Four teachers at Wilson Middle School dabbled in teacher directed PBL. They thought, hey lets make this into a school. They traveled to Chicago and saw a very poor model that couldn’t possibly be replicated. They stumbled into Minnesota New Country School uninvited and fell in love. Those four teachers started a school that is now in its 8th year. The teachers are David Debbink, Steve DeMay, Nicole Luedtke, and Jennifer Plamann. These four teachers are just as wacky and extroverted as any other set of teachers you would expect to find in a high achieving school. What strikes me about this group is the balance. David is a Math teacher. Steve is a Science guy. Nicole is an English/Comm Arts (I think???), and Jennifer is an Art teacher.
These teachers have built an incredible learning environment. They teach the learning process. Students at VNS learn how to do research. If my son or daughter wanted to attend a tier I research school such as The University of Wisconsin-Madison, I would send them through Valley New School. These advisers accomplish this by facilitating student learning. They act as co-creators of learning instead of directors. In order for me to do the staff at Valley New School justice, this post would need to extend to 3000+ words. In my brief time in education, I’ve heard many people talk about the kids. I’m sometimes leery of educators who so frequently voice phrases espousing their dedication to children that their words sound like cliches. “It’s all about the kids.” Or, “It’s not about what I do, it’s about the kids I serve.” I heard a lot of those phrases from dissertationers and other eduwonk’s while I was on the conference circuit this past fall. I’d find myself sitting in a breakout session or listening to a keynote describe their findings and throw out cliche after cliche about what brought them to their work, why American schools suck so bad, or how large urban districts choke out the possibility of innovation. My impulsive judgementalistic thoughts would lurch towards when have you ever been in an awesome school and seen what people are currently doing? The school I would envision and currently still see in my mind is Valley New School.
I wish I had the writing skills to paint you a clearer picture of VNS. I wish this blog could emit some of the electricity to you that I feel when I walk in to that place and see adults talking with students about their passions. I wish you could see the Victorian dresses that line up the student display space. I wish you could see the music studio that sits right next to the storage closet that doubles as a tech ed shop. What I really like about VNS is this: it is clear that adults working in that school don’t initially respond with a direct “No!” Just by walking through that school, it’s obvious that spaces have been created out of need and in a “just in time” fashion. Passion directs their space.
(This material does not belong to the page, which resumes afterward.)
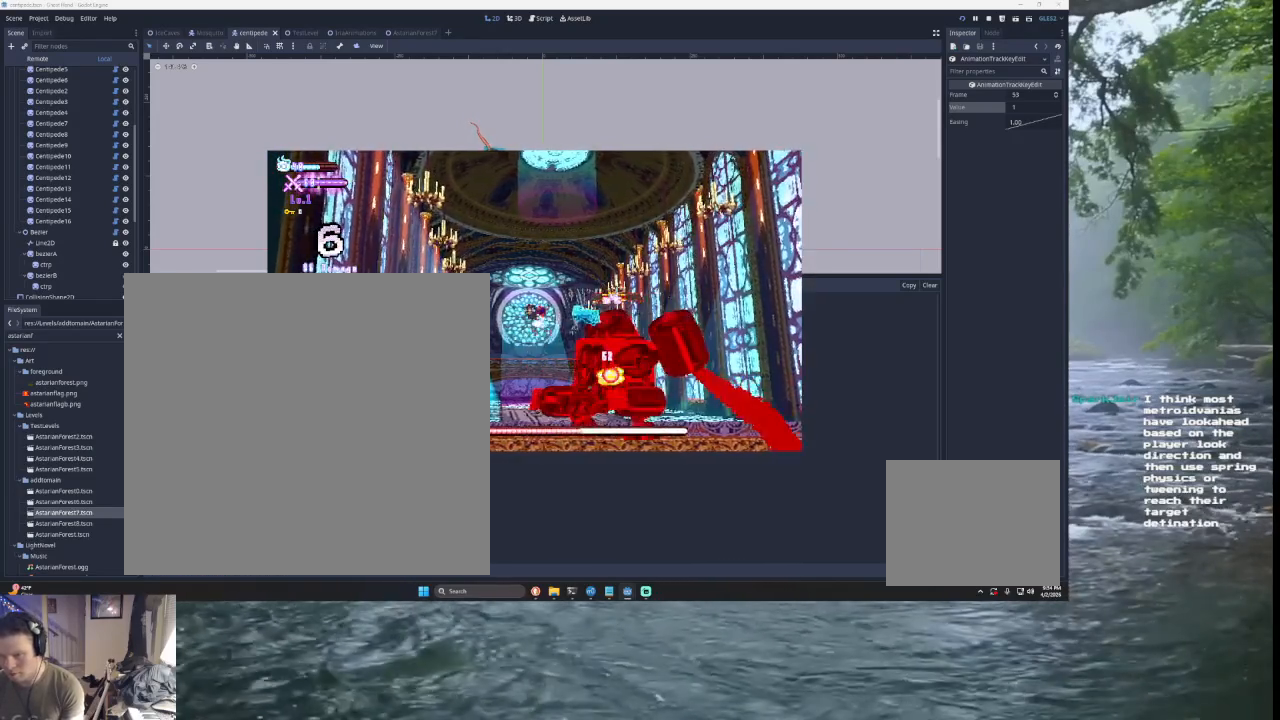
{"buttons": [], "left_stick": "center", "right_stick": "center", "events": [[133, "left_stick", "center"], [167, "SQUARE", "up"], [200, "TRIANGLE", "up"], [200, "left_stick", "right"], [300, "left_stick", "center"], [367, "right_stick", "down"], [500, "right_stick", "center"]]}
I am grateful to Valley New School for being so open with their intellectual property. The link to the left of this text was incredibly helpful to me during the planning process of creating a new school. Before visiting that page on their website, I didn’t know who John Gatto was, I didn’t know who EdVisions was and I certainly had no idea how to organize the student-directed PBL process. Passion fuels passion. At Valley New School, the staff freely gives away what they have worked so hard to create. If you ever go, just get one of the advisers talking, before long, they’ll start talking about individual students and the amazing projects that have been created. That’s when you’ll realize, at Valley New School, it is all about the kids.
A big thank you to the students and teachers who make me feel at home every time I’ve been at your school. You are doing great things for students and for teachers.
Dave, “It’s caused us to become more human.”
Steve, “Everyday we have to make 50 little decisions that make a difference….it’s somewhat opened our eyes to the administrators we’ve been slamming all of these years.”
One other note…they do what they do and they do it well.